AVAILABLE DATA -
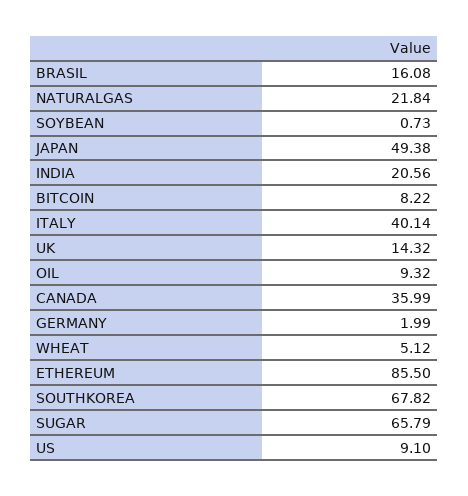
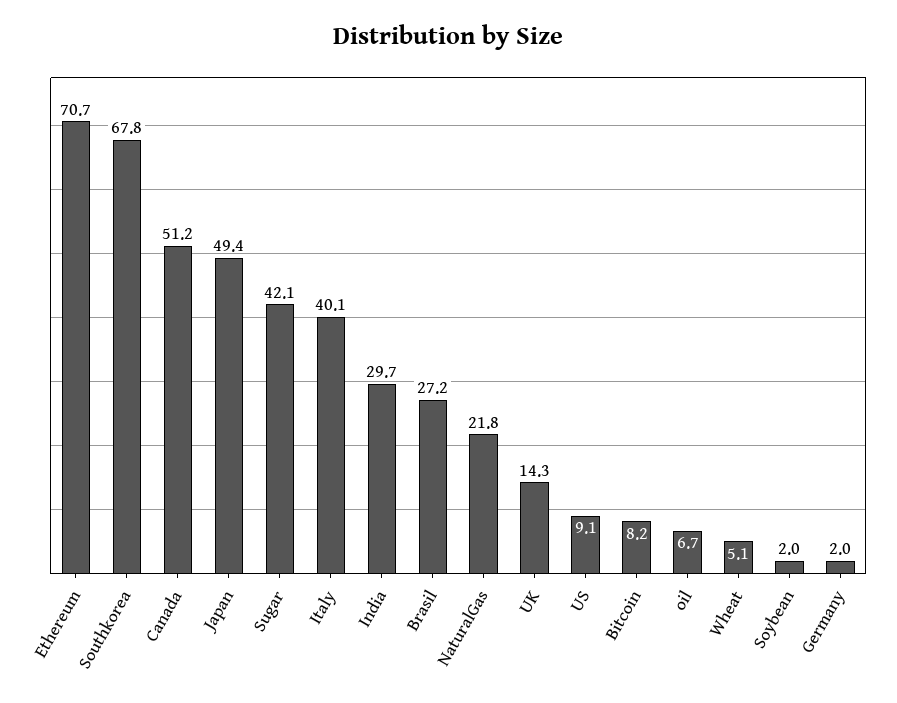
  {
-   "BRASIL": 16.08,
+   "BRASIL": 27.2,
    "NATURALGAS": 21.84,
-   "SOYBEAN": 0.73,
+   "SOYBEAN": 2,
    "JAPAN": 49.38,
-   "INDIA": 20.56,
+   "INDIA": 29.7,
    "BITCOIN": 8.22,
    "ITALY": 40.14,
    "UK": 14.32,
-   "OIL": 9.32,
+   "OIL": 6.7,
-   "CANADA": 35.99,
+   "CANADA": 51.2,
    "GERMANY": 1.99,
    "WHEAT": 5.12,
-   "ETHEREUM": 85.5,
+   "ETHEREUM": 70.7,
    "SOUTHKOREA": 67.82,
-   "SUGAR": 65.79,
+   "SUGAR": 42.1,
    "US": 9.1
  }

WORK TO BE COMPLETED - Give back the full listing exactly, with pictures dropped.

EXERCISE RESPONSE -
  {
-   "BRASIL": 16.08,
+   "BRASIL": 27.2,
    "NATURALGAS": 21.84,
-   "SOYBEAN": 0.73,
+   "SOYBEAN": 2,
    "JAPAN": 49.38,
-   "INDIA": 20.56,
+   "INDIA": 29.7,
    "BITCOIN": 8.22,
    "ITALY": 40.14,
    "UK": 14.32,
-   "OIL": 9.32,
+   "OIL": 6.7,
-   "CANADA": 35.99,
+   "CANADA": 51.2,
    "GERMANY": 1.99,
    "WHEAT": 5.12,
-   "ETHEREUM": 85.5,
+   "ETHEREUM": 70.7,
    "SOUTHKOREA": 67.82,
-   "SUGAR": 65.79,
+   "SUGAR": 42.1,
    "US": 9.1
  }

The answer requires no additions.